Input Options WUG Pipeline

Opened this issue · 5 comments

Which parameters can be passed to the pipeline to filter / specify the process? In which format should the parameters be presented? For which sub-processes of the pipeline are the parameters needed?

Almost all parameters are specified in the files parameters_*.sh, e.g.:

https://github.com/Garrafao/WUGs/blob/main/scripts/parameters_system2.sh

The pipeline loads the specified parameter file at the beginning. For the system pipeline, currently 3 parameters can be overwritten with input parameters to the shell script: directory, clustering algorithm, node positioning:

https://github.com/Garrafao/WUGs/blob/main/scripts/run_system2.sh

Could you specify if all these parameters should also be changeable in DURel. If no, please specify which parameters should stay as is.

Could you change https://github.com/Garrafao/WUGs/blob/main/scripts/run_system2.sh in the following way:
There should be an additional optional parameter to the script, namely the file with the parameters.
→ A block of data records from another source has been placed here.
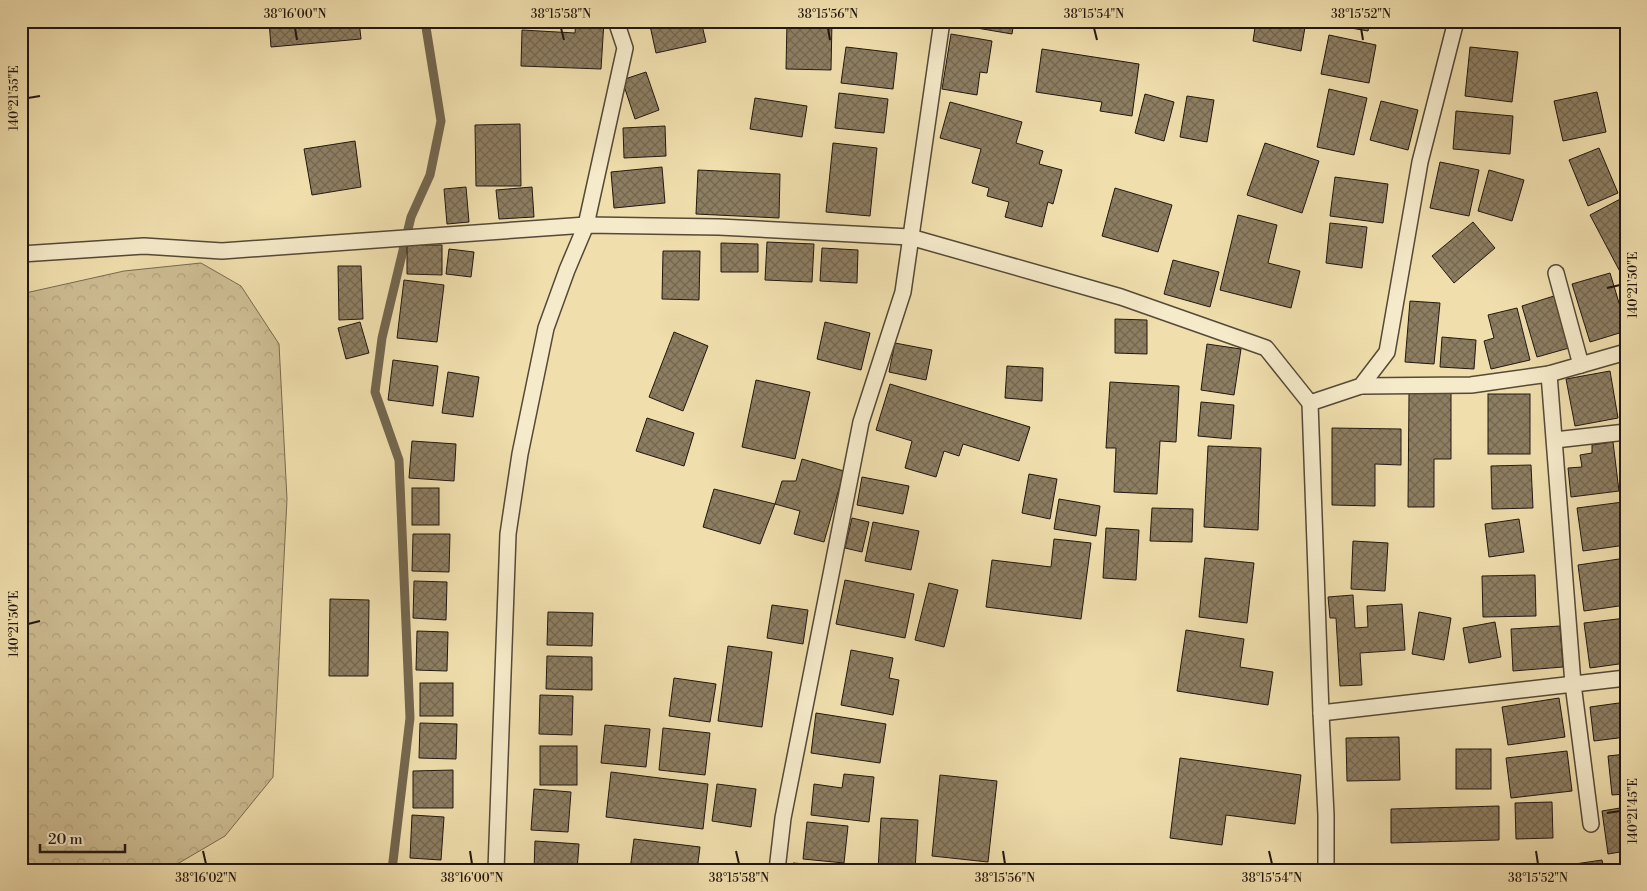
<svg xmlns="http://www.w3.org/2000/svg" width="1647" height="891" viewBox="0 0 1647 891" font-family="'Libre Bodoni',serif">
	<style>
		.forest { fill: url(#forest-crowns); stroke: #776a51 }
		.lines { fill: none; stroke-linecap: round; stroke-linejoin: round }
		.stream { stroke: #73664e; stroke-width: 9 }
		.building { fill: url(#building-cross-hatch); stroke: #211710 }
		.lane-casing { stroke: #554937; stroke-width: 18 }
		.lane { stroke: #f5eaca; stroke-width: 15 }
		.ticks { fill: none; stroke: #211710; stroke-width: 2 }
		.neatline { fill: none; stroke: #211710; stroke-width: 2 }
		.ticks-label { font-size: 12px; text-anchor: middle; fill: #211710 }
	</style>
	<defs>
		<pattern id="forest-crowns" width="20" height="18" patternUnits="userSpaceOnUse" patternTransform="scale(1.25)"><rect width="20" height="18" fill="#cdbc92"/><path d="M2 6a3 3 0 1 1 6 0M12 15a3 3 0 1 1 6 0" fill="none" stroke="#b0a17d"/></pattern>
		<pattern id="building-cross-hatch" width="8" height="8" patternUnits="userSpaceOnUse" patternTransform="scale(1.25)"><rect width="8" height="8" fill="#8d7e62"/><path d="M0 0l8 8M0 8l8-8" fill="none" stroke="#73664f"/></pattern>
	</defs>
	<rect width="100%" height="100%" fill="#f0dead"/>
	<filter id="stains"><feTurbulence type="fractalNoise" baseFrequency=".004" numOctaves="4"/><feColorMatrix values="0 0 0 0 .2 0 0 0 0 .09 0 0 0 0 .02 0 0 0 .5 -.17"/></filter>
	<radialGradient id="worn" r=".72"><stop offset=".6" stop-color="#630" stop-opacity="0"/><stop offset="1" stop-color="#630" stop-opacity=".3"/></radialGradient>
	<polygon class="forest" points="201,263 241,286 279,344 287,499 273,777 225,836 167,870 21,870 21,294 124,271"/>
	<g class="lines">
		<polyline class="stream" points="392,870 410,718 399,460 375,392 382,338 411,217 430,175 441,121 425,21"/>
	</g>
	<g class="building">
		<polygon points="269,21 359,21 361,39 271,47"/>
		<polygon points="576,21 604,21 601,69 521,66 522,30 575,33"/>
		<polygon points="649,21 701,21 706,42 656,53"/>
		<polygon points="787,21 832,21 831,70 786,69"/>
		<polygon points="959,21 1014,21 1012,34 959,25"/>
		<polygon points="1256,21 1306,21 1301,51 1253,41"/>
		<polygon points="1328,21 1370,21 1368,31 1328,24"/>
		<polygon points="951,34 992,41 987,73 980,72 977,95 942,89"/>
		<polygon points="1329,35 1376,45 1369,83 1321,74"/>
		<polygon points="846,47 897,53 893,89 841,83"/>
		<polygon points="1470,47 1518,52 1512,102 1465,96"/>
		<polygon points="1042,49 1139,64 1132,116 1100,111 1102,102 1036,92"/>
		<polygon points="646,72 659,110 635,119 622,80"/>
		<polygon points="1329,89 1367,98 1354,155 1317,147"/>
		<polygon points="1597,92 1606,132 1563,141 1554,101"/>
		<polygon points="839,93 888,99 884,133 835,128"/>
		<polygon points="1145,94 1174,102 1164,141 1135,133"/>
		<polygon points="1187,96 1214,100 1207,142 1180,137"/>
		<polygon points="755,98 807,106 802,137 750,129"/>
		<polygon points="1381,101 1418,110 1408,150 1370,140"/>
		<polygon points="950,102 1022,122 1016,143 1043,151 1039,164 1062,170 1053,204 1048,202 1042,227 1005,217 1009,202 987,196 989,188 972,183 981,149 940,138"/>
		<polygon points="1456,111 1513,116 1510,154 1453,149"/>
		<polygon points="520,124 521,186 476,186 475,125"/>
		<polygon points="665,126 666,156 624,158 623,128"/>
		<polygon points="355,141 361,187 312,195 304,149"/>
		<polygon points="833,143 877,148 870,216 826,212"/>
		<polygon points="1265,143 1319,161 1302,213 1247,195"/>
		<polygon points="1599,148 1618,193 1588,206 1569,160"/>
		<polygon points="1440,162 1479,170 1469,216 1430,208"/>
		<polygon points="662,167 665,203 614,208 611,172"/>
		<polygon points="698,170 780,174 779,218 696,214"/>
		<polygon points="1489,170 1524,180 1512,221 1478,211"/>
		<polygon points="1335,177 1388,184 1383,223 1330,216"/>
		<polygon points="466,187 469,222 447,224 444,189"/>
		<polygon points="532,187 534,217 499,219 496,190"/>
		<polygon points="1115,188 1172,205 1158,252 1102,236"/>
		<polygon points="1626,196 1626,283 1590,215"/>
		<polygon points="1238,215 1277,225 1268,263 1300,271 1291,308 1220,290"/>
		<polygon points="1473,222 1495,248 1454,283 1432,256"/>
		<polygon points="1330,223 1367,227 1362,268 1326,263"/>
		<polygon points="767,242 814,244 812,282 765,280"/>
		<polygon points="721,243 758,244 758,272 721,272"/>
		<polygon points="407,245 442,245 442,275 407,274"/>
		<polygon points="822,248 858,250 857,283 820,281"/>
		<polygon points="449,249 474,252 471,277 446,274"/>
		<polygon points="663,251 700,251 699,300 662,299"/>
		<polygon points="1173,260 1219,272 1210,307 1164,294"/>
		<polygon points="338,266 361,266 363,319 339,320"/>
		<polygon points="1610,273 1626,326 1626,331 1590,342 1572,284"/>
		<polygon points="404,280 444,285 437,342 397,338"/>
		<polygon points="1554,296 1569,348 1537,357 1522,306"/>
		<polygon points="1410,301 1440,303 1434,364 1405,362"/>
		<polygon points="1517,308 1530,360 1491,369 1484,341 1494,338 1488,315"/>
		<polygon points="1115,319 1147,320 1147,354 1115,353"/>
		<polygon points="360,322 369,353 346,359 338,328"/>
		<polygon points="825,322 870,333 861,370 817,359"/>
		<polygon points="674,332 708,346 683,411 649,397"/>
		<polygon points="1442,337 1476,340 1474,369 1440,367"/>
		<polygon points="895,343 932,350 926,380 889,372"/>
		<polygon points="1207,344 1241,349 1234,395 1201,390"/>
		<polygon points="393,360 438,366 433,406 388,400"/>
		<polygon points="1007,366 1043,368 1042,401 1005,398"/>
		<polygon points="1610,371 1618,418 1575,426 1566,379"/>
		<polygon points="448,372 479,377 473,417 442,413"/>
		<polygon points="756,380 810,392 795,459 742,447"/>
		<polygon points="1110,382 1179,386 1176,442 1160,441 1157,494 1114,492 1116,448 1106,448"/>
		<polygon points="890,384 1030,427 1019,461 963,444 959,456 944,451 936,477 905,468 912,441 876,430"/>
		<polygon points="1409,393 1451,393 1451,459 1434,459 1434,507 1408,507"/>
		<rect x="1488" y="394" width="42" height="60"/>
		<polygon points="1201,402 1234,405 1231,439 1198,436"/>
		<polygon points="647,418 694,433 684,466 636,451"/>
		<polygon points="1332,428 1401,429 1401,465 1375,464 1375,506 1332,505"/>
		<polygon points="412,441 456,444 454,481 409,478"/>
		<polygon points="1613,442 1619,491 1571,497 1568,468 1582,467 1580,455 1592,453 1592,445"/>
		<polygon points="1208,446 1261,448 1258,530 1204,527"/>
		<polygon points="802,459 844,471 824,542 794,534 800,511 775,504 782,481 796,481"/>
		<polygon points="1531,465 1533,508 1492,509 1491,466"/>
		<polygon points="1029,474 1057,479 1050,519 1022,513"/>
		<polygon points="862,477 909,486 903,514 857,505"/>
		<rect x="412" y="488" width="27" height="37"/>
		<polygon points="714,489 775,504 760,544 703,527"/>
		<polygon points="1059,499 1100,506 1096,536 1054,529"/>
		<polygon points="1623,502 1626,520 1626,545 1583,551 1577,508"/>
		<polygon points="1152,508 1193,509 1192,542 1150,541"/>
		<polygon points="852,518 869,522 862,552 845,548"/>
		<polygon points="1519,519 1524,552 1489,557 1485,524"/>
		<polygon points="873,522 919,531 911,570 865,561"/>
		<polygon points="1106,528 1139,530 1136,580 1103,578"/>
		<polygon points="413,534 450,534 449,572 412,571"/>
		<polygon points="1054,539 1091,543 1081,619 986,607 992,560 1051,567"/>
		<polygon points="1353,541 1388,543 1385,591 1351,589"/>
		<polygon points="1205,558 1254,563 1247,623 1199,617"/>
		<polygon points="1626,558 1626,605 1584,611 1578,565"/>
		<polygon points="1535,575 1536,616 1483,617 1482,576"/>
		<polygon points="845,580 914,594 905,638 836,624"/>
		<polygon points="414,581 447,582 446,620 413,618"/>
		<polygon points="929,583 958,590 944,647 915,640"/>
		<polygon points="1353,595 1355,628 1368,627 1367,606 1402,604 1405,650 1360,653 1362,685 1340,686 1336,618 1330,618 1328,597"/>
		<polygon points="330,599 369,600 368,676 329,676"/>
		<polygon points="772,605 808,610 803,644 767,638"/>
		<polygon points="548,612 593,613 592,646 547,645"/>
		<polygon points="1419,612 1451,618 1444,660 1412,654"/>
		<polygon points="1626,618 1626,663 1590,668 1584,623"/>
		<polygon points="1495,622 1501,657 1469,663 1463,628"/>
		<polygon points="1560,626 1563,667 1513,671 1511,629"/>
		<polygon points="1186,630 1244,639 1240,667 1273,672 1268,705 1177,691"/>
		<polygon points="417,631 448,632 447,671 416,670"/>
		<polygon points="728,646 772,652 762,727 718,721"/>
		<polygon points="851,650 893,658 889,678 899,680 893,715 841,705"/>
		<polygon points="547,656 592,657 592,690 546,689"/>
		<polygon points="674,678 716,684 710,722 669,716"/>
		<rect x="420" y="683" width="33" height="33"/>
		<polygon points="540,695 573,696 572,735 539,734"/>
		<polygon points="1559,698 1565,737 1508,745 1502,707"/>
		<polygon points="1626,702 1626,737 1594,741 1590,707"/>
		<polygon points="816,713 886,724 880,763 811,753"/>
		<polygon points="420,723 457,724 456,759 419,758"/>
		<polygon points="605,725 650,729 646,767 601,763"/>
		<polygon points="663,728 710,733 705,775 659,770"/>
		<polygon points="1399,737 1400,780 1347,781 1346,738"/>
		<rect x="540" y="746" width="37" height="39"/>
		<rect x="1456" y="749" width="35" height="40"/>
		<polygon points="1567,751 1572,791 1511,798 1506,758"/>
		<polygon points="1626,754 1626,794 1612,795 1608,756"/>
		<polygon points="1180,758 1301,775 1295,824 1226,815 1222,845 1170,838"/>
		<polygon points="453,770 453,808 413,808 413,771"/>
		<polygon points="611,772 708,784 703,829 606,817"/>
		<polygon points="844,774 874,777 869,822 811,815 814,784 842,788"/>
		<polygon points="940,775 997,781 988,862 932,856"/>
		<polygon points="717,784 756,789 751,827 712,821"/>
		<polygon points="534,789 571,792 568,832 531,830"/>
		<polygon points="1552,802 1553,838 1516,839 1515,803"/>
		<polygon points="1499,806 1499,840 1391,843 1391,809"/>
		<polygon points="1626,807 1626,851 1608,854 1602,811"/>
		<polygon points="412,815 444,817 441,860 410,858"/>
		<polygon points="881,818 918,820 915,870 878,870"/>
		<polygon points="807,822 848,826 844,863 803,859"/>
		<polygon points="634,839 700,847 697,870 630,870"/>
		<polygon points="535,841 579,844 577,870 534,870"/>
		<polygon points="1602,860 1604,870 1534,870"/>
		<polygon points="793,863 855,868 855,870 792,870"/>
		<polygon points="406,866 445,868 445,870 406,870"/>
	</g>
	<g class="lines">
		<g class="lane-casing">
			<g id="lane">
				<polyline points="21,254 144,246 222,251 586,225 719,227 910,237 1121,297 1266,348 1310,403"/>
				<polyline points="1556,273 1581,365"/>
				<polyline points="1549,374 1573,684 1591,824"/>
				<polyline points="1361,386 1471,385 1549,374 1626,352"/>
				<polyline points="1555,440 1626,432"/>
				<polyline points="1321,713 1626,678"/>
				<polyline points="496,870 508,534 520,454 546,328 567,270 586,225 625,48 616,21"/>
				<polyline points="777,870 783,818 861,422 903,292 942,21"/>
				<polyline points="1326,870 1326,815 1321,713 1310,403 1361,386 1387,352 1420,162 1456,21"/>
			</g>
		</g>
		<use href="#lane" class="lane"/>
	</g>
	<path class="ticks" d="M295,28L297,40M561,28L564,40M828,28L830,40M1094,28L1097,40M1361,28L1363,40M28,98L40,96M1607,288L1620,285M28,624L40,621M1607,813L1620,811M203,851L206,864M470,851L472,864M736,851L739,864M1003,851L1005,864M1269,851L1272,864M1536,851L1538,864"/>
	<rect width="1647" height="891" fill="none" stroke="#f0dead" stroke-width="55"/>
	<path d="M40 844v8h85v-8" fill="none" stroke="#211710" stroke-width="2.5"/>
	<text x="48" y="844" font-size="15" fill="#211710" stroke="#f5eaca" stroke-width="4" paint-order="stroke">20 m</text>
	<rect x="28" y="28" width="1592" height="836" class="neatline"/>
	<g class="ticks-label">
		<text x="295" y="18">38°16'00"N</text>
		<text x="561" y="18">38°15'58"N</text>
		<text x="828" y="18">38°15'56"N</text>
		<text x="1094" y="18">38°15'54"N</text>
		<text x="1361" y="18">38°15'52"N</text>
		<text transform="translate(14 98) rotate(-90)" y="4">140°21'55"E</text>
		<text transform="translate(1633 285) rotate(-90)" y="4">140°21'50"E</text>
		<text transform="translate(14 624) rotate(-90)" y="4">140°21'50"E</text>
		<text transform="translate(1633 811) rotate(-90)" y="4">140°21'45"E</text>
		<text x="206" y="882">38°16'02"N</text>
		<text x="472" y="882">38°16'00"N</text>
		<text x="739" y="882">38°15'58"N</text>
		<text x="1005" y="882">38°15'56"N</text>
		<text x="1272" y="882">38°15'54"N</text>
		<text x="1538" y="882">38°15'52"N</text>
	</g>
	<rect width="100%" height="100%" filter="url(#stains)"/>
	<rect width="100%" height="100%" fill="url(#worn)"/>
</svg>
This way, I can pass a file akin to parameters_system2.sh from DURel. If no such file is passed, the dafault option should be the existing parameters_system2.sh.

Could you change https://github.com/Garrafao/WUGs/blob/main/scripts/run_system2.sh in the following way: There should be an additional optional parameter to the script, namely the file with the parameters. This way, I can pass a file akin to parameters_system2.sh from DURel. If no such file is passed, the dafault option should be the existing parameters_system2.sh.

This was changed with the last commit. run_system2.sh now takes an obligatory input parameter for the parameter file (see example in test.sh). Variables from this parameter file can be overridden by the other input parameters.

Could you specify if all these parameters should also be changeable in DURel. If no, please specify which parameters should stay as is.

I will specify those which we don't need from scripts/parameters_system2.sh, as they are less:

annotators
modus
graphtype
isanonymize
templatepath

Please note that the remaining parameters are only a preliminary list which will have to change iteratively in the next weeks.

Please note this closed issue:

#28

The data aggregation step is now separate and has a number of parameters, see here:

https://github.com/Garrafao/WUGs/blob/main/scripts/parameters_system2.sh

Currently, only these parameters can be provided to run_system2.sh:

bash -e scripts/run_system2.sh $dir $algorithm $position $parameterfile

The rest is loaded from the parameter files. I wonder this: as we plan to have e.g. the data aggregation step run separately, does it make sense to add all its parameters to the full pipeline script scripts/run_system2.sh? I think not, because if this step is run separately, we can just run the corresponding Python script scripts/data2graph.sh which takes all the relevant parameters.